▶ _STATED GOAL 1_
List every software library, server, or programming language named in the post about building a scripted web server.
▶ _STATED GOAL 2_
According to the post about building a scripted web server, what is the writer's primary "potentially blocking work"?

▶ _ARTICLE_
It sounds like you are describing the requirements of one possible solution rather than describing the use case itself.

Could you please describe the use case itself?

My goal, in part, is to create a reasonably high performance scripted web server, using Lua as the scripting language. I've experimented with that idea in Civetweb (https://github.com/civetweb/civetweb) and a Civetweb offshoot, libHTTP. They're fundamentally multi-threaded (and specifically not multi-process) web servers. In those servers I use one interpreter per thread, in an essentially shared-nothing model. It's not efficient, but it's certainly simple!

facil.io opens up a different not-efficient-but-certainly-simple model, at least on non-Windows platforms: multiple processes.

Multiple processes might be "good enough." I'm not sure yet. But in 0.7 I was gearing up to test the idea of supporting both multiple processes and multiple threads. I only just started to pull the test together when I stumbled across 0.8. I was initially thinking of shooting for the same thing in 0.8, multiple processes and threads — but at this point I'm not sure that it makes as much sense as it did in 0.7. My impression — possibly wrong, I'm less than a week into this! — is that 0.7 had a somewhat more shared-nothing threading approach than 0.8. 0.8 seems a bit more like libuv, expecting all I/O to happen on one thread and "potentially blocking work" to get handed to a thread pool. (In my case, the primary "potentially blocking work" is calls to SQLite.)

(Data records)
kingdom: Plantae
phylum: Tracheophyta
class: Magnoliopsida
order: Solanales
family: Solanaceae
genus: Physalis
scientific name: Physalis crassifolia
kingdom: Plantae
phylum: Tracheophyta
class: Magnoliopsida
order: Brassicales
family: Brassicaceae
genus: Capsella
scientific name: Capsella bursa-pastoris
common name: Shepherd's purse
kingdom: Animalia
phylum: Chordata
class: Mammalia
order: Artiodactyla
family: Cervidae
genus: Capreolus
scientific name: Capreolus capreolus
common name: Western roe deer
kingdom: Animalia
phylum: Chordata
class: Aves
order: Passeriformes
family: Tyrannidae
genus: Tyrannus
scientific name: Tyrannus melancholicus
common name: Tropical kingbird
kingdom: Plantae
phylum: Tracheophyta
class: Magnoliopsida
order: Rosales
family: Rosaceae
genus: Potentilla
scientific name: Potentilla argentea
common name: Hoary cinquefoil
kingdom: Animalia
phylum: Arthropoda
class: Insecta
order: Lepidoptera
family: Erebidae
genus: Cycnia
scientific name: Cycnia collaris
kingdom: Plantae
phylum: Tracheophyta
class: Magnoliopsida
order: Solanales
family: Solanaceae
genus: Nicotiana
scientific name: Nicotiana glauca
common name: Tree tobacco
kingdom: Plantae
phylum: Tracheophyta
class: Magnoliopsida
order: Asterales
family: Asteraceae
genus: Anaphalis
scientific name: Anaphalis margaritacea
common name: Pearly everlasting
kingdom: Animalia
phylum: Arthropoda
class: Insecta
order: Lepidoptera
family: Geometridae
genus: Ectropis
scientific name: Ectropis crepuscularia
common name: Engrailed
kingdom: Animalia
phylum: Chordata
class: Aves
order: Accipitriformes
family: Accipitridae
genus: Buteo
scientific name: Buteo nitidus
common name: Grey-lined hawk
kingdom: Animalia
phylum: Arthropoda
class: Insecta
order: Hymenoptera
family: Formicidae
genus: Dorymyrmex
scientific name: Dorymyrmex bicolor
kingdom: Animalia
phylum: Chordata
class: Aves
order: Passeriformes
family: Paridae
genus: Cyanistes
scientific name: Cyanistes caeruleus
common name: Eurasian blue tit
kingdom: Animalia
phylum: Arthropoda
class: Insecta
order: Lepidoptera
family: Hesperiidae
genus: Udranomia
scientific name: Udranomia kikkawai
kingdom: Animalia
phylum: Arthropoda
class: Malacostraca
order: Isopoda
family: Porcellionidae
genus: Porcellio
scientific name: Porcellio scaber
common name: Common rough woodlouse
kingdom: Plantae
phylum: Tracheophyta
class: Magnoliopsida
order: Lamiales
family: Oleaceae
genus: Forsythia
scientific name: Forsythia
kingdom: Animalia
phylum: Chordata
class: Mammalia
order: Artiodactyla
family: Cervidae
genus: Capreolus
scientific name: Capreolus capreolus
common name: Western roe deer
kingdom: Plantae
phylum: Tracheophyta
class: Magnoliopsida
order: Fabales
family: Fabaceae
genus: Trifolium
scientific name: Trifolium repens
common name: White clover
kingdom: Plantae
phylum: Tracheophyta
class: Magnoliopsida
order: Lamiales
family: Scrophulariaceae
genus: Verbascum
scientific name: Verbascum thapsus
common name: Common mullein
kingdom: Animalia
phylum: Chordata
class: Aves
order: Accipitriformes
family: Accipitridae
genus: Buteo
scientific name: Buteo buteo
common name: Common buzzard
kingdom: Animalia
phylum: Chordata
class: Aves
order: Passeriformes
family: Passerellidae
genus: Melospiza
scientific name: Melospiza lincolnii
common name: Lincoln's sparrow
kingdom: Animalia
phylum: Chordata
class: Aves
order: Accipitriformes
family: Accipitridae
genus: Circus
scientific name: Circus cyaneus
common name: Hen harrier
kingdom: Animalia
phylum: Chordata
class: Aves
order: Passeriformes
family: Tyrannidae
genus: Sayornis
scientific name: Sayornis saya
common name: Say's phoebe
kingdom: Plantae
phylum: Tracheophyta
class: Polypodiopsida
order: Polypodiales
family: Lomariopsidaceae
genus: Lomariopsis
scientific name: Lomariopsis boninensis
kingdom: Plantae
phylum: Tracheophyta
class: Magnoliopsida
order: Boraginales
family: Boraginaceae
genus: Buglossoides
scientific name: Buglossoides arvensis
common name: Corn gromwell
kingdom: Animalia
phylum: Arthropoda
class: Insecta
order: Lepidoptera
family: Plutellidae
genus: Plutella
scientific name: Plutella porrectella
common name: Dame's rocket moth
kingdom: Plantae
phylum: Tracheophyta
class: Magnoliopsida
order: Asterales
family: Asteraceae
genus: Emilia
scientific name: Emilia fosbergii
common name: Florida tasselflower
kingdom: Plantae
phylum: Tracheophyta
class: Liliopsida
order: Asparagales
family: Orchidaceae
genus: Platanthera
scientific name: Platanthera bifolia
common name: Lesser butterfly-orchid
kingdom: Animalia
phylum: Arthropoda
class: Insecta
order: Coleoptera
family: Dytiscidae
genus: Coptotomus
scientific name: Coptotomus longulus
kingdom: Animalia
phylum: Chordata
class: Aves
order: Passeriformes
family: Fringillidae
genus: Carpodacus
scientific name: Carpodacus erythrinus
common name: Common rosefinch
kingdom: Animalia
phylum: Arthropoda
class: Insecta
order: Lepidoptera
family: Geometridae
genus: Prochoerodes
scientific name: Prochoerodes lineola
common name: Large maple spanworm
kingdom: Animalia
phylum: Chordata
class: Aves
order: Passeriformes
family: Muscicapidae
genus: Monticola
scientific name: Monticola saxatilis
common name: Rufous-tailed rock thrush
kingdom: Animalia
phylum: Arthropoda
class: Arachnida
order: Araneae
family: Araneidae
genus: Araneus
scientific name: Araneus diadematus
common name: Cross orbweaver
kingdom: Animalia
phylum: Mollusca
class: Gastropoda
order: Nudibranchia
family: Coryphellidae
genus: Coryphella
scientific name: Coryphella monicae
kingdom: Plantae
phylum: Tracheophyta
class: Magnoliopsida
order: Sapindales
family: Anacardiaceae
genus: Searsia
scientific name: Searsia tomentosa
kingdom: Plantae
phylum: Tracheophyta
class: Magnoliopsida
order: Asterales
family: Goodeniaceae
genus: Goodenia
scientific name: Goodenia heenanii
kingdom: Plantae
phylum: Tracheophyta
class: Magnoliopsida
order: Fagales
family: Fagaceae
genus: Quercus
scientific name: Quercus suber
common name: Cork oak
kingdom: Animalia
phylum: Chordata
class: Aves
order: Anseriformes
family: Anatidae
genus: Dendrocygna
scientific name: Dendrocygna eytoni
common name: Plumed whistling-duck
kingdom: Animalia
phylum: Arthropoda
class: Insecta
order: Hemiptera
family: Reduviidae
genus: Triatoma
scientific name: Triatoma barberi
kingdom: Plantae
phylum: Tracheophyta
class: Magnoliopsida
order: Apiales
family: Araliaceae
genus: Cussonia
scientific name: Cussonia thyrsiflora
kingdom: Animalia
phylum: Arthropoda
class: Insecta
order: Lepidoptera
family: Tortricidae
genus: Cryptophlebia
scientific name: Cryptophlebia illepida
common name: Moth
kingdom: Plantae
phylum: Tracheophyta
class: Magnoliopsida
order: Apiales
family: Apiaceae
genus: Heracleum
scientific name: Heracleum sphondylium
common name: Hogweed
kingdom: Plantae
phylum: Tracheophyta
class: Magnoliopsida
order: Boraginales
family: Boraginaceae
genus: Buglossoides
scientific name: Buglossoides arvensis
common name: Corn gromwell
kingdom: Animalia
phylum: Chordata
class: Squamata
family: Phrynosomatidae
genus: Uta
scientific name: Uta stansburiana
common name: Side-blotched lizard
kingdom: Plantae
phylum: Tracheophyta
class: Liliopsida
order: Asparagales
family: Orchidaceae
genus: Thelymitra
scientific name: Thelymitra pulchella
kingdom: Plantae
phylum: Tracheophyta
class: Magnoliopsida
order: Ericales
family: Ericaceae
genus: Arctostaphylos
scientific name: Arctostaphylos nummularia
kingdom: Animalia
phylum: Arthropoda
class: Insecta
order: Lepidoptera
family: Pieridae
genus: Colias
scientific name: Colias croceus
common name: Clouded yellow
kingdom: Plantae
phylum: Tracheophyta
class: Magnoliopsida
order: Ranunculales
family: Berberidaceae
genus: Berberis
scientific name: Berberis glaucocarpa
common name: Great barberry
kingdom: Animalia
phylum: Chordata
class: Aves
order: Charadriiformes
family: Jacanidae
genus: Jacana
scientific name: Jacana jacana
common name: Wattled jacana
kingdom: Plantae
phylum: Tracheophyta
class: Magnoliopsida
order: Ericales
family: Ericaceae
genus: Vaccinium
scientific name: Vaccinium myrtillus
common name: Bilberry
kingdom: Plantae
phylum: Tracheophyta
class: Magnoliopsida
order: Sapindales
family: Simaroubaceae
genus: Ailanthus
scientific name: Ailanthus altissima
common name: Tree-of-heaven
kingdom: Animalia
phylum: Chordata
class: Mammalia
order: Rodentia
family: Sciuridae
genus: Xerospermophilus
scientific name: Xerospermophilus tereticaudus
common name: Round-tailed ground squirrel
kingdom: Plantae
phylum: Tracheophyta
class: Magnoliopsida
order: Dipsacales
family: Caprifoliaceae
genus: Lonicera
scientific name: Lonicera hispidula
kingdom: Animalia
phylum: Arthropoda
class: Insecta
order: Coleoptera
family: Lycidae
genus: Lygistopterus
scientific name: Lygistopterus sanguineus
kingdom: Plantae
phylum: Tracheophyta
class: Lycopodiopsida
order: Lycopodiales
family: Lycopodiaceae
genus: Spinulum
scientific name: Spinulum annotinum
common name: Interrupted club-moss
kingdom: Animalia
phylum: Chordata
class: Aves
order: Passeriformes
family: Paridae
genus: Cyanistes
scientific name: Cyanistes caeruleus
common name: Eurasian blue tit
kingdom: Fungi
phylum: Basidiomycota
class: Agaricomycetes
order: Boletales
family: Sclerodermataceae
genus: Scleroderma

▶ _WORKED SOLUTION 1_
Lua, Civetweb, libHTTP, facil.io, libuv, SQLite

▶ _WORKED SOLUTION 2_
Calls to SQLite.